DOCUMENT SEGMENT:
Would you elaborate on this idea? Why has Turkey's significance for Europe increased?

The world had been going through a global economic crisis, and the crisis is expected to hit the ceiling this year. Secondly, there has been a global security threat with the recent Israeli offensive in Gaza. Thirdly, Russia's blockage of natural gas supplies to Europe has caused the re-emergence of the Nabucco gas pipeline project, which is expected to go through Turkey. Contrary to the role Turkey had during the Cold War as a periphery country, now Turkey has come to the center in the context of each of these developments. For Europe to exert its soft power, Turkey plays a central role. So the EU should pay attention to the sensitivities of the Turkish public in an environment in which there is a risk perception about where Turkey might be heading other than Europe.

What do you think has caused such a risk perception other than Europe's hesitation toward Turkey's inclusion in the EU?

DATA LINES:
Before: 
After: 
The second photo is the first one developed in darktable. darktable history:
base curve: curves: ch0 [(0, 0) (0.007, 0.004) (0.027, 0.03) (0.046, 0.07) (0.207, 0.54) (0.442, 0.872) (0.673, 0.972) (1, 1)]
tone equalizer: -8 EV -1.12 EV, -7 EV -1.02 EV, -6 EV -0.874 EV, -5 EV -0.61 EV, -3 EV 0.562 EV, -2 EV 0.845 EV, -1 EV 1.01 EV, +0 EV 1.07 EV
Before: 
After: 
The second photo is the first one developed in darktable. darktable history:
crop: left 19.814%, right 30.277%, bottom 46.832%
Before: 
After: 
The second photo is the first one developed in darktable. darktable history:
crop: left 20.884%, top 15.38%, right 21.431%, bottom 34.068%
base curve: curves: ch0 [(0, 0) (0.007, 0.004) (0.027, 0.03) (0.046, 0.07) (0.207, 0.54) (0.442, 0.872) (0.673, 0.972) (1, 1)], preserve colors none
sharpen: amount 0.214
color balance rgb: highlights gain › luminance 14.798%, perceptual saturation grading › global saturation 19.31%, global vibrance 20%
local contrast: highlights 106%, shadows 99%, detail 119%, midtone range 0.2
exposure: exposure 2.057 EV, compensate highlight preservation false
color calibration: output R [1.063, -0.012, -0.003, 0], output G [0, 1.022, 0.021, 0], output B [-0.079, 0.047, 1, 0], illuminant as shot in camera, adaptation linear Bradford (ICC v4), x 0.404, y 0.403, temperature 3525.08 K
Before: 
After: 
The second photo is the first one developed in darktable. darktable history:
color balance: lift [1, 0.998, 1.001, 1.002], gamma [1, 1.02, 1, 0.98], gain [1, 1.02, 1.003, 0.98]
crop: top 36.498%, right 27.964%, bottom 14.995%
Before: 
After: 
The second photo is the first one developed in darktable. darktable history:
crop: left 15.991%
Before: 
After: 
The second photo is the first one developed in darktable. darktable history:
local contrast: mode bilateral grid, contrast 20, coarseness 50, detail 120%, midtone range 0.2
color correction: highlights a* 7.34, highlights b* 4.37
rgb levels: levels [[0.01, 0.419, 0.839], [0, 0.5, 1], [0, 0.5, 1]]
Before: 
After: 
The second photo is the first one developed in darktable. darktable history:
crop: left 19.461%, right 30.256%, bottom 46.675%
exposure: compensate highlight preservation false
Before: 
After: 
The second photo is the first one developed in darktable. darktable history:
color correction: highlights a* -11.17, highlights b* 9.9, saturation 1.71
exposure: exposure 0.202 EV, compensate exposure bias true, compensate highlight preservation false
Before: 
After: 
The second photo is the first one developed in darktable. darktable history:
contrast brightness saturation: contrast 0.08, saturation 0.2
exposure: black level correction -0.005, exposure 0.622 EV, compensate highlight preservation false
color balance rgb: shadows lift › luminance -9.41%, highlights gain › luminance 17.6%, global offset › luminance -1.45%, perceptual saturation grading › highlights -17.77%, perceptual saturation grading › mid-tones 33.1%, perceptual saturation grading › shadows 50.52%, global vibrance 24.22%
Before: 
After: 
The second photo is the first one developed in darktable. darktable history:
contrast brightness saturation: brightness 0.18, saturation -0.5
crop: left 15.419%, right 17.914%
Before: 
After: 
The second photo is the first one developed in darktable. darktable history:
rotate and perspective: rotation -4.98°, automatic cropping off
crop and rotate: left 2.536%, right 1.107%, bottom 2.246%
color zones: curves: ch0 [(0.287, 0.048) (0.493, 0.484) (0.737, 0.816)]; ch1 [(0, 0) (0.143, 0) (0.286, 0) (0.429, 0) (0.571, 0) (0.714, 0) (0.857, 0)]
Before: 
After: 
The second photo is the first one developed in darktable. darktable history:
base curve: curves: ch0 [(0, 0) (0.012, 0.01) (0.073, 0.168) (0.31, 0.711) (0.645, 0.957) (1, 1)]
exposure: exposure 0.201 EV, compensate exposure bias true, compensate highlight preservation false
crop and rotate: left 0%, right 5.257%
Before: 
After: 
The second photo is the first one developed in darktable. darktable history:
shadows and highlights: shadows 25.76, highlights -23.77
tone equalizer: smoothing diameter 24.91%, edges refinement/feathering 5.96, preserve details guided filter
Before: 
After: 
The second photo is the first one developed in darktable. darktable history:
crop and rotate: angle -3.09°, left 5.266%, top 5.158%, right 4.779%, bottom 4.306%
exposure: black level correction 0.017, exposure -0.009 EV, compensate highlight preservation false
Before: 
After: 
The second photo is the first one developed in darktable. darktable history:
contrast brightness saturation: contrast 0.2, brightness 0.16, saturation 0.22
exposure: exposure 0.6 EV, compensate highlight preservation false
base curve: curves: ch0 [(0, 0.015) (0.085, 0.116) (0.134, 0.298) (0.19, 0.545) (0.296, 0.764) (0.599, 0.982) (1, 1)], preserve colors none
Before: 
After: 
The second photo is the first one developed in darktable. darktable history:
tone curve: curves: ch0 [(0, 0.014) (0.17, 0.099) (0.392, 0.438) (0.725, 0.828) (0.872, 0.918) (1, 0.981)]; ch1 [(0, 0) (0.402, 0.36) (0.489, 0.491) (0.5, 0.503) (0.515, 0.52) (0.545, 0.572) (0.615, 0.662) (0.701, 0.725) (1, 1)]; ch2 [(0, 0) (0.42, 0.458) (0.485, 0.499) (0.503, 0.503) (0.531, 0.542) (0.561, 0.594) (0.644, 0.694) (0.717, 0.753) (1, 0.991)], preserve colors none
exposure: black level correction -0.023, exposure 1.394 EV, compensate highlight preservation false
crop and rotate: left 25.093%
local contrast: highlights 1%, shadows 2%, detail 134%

WORK TO BE COMPLETED: Set down the part of the interview on Turkey and Europe from "Would you elaborate" up to and including "other than Europe.", word for word.

RESULT OF THE TASK:
Would you elaborate on this idea? Why has Turkey's significance for Europe increased?

The world had been going through a global economic crisis, and the crisis is expected to hit the ceiling this year. Secondly, there has been a global security threat with the recent Israeli offensive in Gaza. Thirdly, Russia's blockage of natural gas supplies to Europe has caused the re-emergence of the Nabucco gas pipeline project, which is expected to go through Turkey. Contrary to the role Turkey had during the Cold War as a periphery country, now Turkey has come to the center in the context of each of these developments. For Europe to exert its soft power, Turkey plays a central role. So the EU should pay attention to the sensitivities of the Turkish public in an environment in which there is a risk perception about where Turkey might be heading other than Europe.